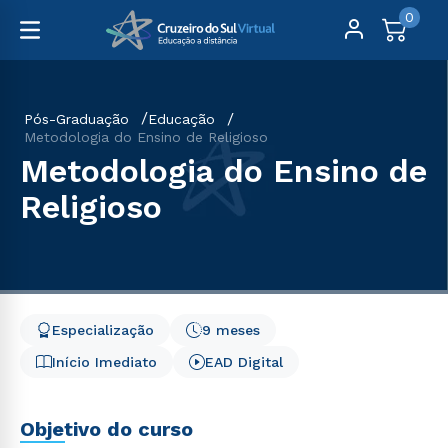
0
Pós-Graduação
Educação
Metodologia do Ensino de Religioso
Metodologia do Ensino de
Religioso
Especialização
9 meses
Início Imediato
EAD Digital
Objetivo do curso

•••

• **YOUR TASK**
Every record should come back exactly as it is, though none of the pictures should.

• **FINISHED EXERCISE**
0
Pós-Graduação
Educação
Metodologia do Ensino de Religioso
Metodologia do Ensino de
Religioso
Especialização
9 meses
Início Imediato
EAD Digital
Objetivo do curso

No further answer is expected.